Azoulay-Dupuis E, Mohler J, Bédos J P
INSERM, EMI-9933, Faculté de Médecine Xavier Bichat, Paris, France.
Antimicrob Agents Chemother. 2004 Jan;48(1):80-5. doi: 10.1128/AAC.48.1.80-85.2004.
The efficacy of BB-83698, a novel potent peptide deformylase inhibitor, was evaluated in a mouse model of acute pneumonia. The Streptococcus pneumoniae isolates tested included four virulent strains (one penicillin-susceptible wild-type strain, one macrolide-resistant strain, and two quinolone-resistant mutants [a mutant carrying mutations in ParC and GyrA and an efflux mutant] isogenic to the wild type) and two poorly virulent penicillin-resistant strains. Pneumonia was induced by intratracheal inoculation of 10(5) CFU (virulent strains) into immunocompetent mice or 10(7) CFU (less virulent strains) into leukopenic mice. Animals received three or six subcutaneous injections of antibiotics at 12- or 24-h intervals, with antibiotic treatment initiated at 3, 6, 12, or 18 h postinfection (p.i.). BB-83698 showed potent in vitro activity against all strains (MICs, 0.06 to 0.25 micro g/ml). In the in vivo model, all control animals died within 2 to 5 days of infection. BB-83698 (80 mg/kg of body weight twice daily or 160 mg/kg once daily) protected 70 to 100% of the animals, as measured 10 days p.i., regardless of the preexisting resistance mechanisms. In contrast, the survival rates for animals treated with the comparator antibiotics were 30% for animals treated with erythromycin (100 mg/kg) and infected with the macrolide-resistant strain, 34% for animals treated with amoxicillin (200 mg/kg every 8 h) and infected with the penicillin-resistant strain, and 0 and 78% for animals treated with ciprofloxacin (250 mg/kg) and infected with the ParC and GyrA mutant and the efflux mutant, respectively. At 80 mg/kg, BB-83698 generated a peak concentration in lung tissue of 61.9 micro g/ml within 1 h and areas under the concentration-times curves of 57.4 and 229.4 micro g. h/ml for plasma and lung tissue, respectively. The emergence of S. pneumoniae isolates with reduced susceptibilities to BB-83698 was not observed following treatment with a suboptimal dosing regimen. In conclusion, the potent in vitro activity of BB-83698 against S. pneumoniae, including resistant strains, translates into good in vivo efficacy in a mouse pneumonia model.
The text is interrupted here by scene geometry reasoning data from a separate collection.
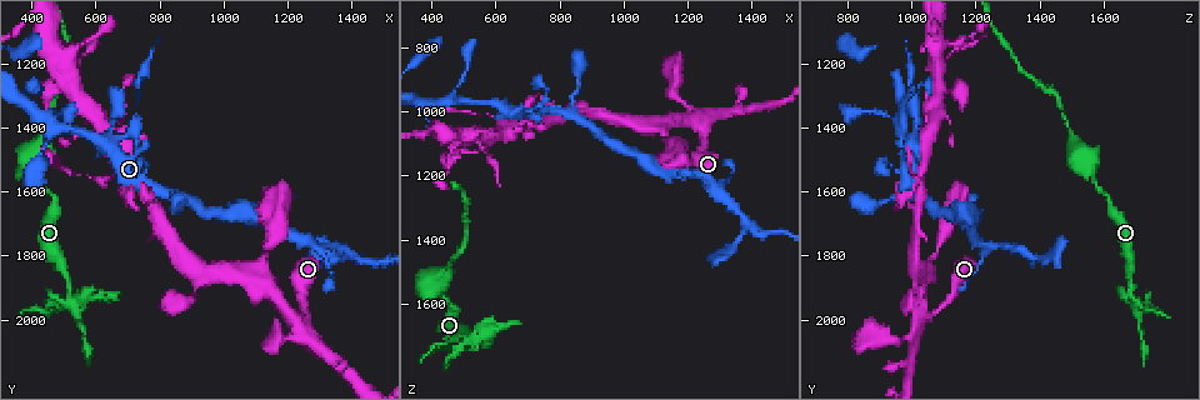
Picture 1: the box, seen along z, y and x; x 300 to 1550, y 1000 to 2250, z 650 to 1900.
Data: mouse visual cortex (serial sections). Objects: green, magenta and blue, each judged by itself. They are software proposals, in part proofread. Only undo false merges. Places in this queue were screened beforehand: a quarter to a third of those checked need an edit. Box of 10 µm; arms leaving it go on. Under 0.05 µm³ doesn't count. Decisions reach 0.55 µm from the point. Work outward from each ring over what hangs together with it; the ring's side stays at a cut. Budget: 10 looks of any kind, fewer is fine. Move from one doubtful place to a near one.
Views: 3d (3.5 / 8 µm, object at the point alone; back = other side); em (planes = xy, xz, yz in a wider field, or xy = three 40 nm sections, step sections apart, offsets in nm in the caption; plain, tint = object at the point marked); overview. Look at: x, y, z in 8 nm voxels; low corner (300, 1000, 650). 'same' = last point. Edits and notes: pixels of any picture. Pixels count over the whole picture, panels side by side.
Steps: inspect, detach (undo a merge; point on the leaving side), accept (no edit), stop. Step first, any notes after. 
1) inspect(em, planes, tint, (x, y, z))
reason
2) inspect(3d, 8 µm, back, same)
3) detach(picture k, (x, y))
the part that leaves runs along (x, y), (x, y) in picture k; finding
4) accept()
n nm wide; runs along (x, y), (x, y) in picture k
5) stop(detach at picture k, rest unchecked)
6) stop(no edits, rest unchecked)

inspect(3d, 3.5 µm, (1240, 1970, 1070))
thick turns thin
在急性肺炎小鼠模型中评估了新型强效肽脱甲酰基酶抑制剂BB - 83698的疗效。所检测的肺炎链球菌分离株包括4株强毒株(1株对青霉素敏感的野生型菌株、1株对大环内酯类耐药的菌株以及2株与野生型同基因的喹诺酮类耐药突变株[1株携带ParC和GyrA突变的突变株以及1株外排突变株])和2株低毒力的耐青霉素菌株。通过向免疫活性小鼠气管内接种10⁵CFU(强毒株)或向白细胞减少的小鼠气管内接种10⁷CFU(低毒力菌株)来诱导肺炎。动物在感染后3、6、12或18小时接受抗生素皮下注射,每12或24小时注射一次,共注射3次或6次。BB - 83698对所有菌株均显示出强大的体外活性(MIC为0.06至0.25μg/ml)。在体内模型中,所有对照动物在感染后2至5天内死亡。无论先前存在何种耐药机制,BB - 83698(每日两次,80mg/kg体重或每日一次,160mg/kg)在感染后10天测量时可保护70%至100%的动物。相比之下,用对照抗生素治疗的动物的存活率如下:用红霉素(100mg/kg)治疗并感染大环内酯类耐药菌株的动物为30%,用阿莫西林(每8小时200mg/kg)治疗并感染耐青霉素菌株的动物为34%,用环丙沙星(250mg/kg)治疗并感染ParC和GyrA突变株及外排突变株的动物分别为0和78%。在80mg/kg剂量下,BB - 83698在1小时内可使肺组织中的峰值浓度达到61.9μg/ml,血浆和肺组织的浓度 - 时间曲线下面积分别为57.4和229.4μg·h/ml。在采用次优给药方案治疗后,未观察到对BB - 83698敏感性降低的肺炎链球菌分离株的出现。总之,BB - 83698对包括耐药菌株在内的肺炎链球菌具有强大的体外活性,在小鼠肺炎模型中转化为良好的体内疗效。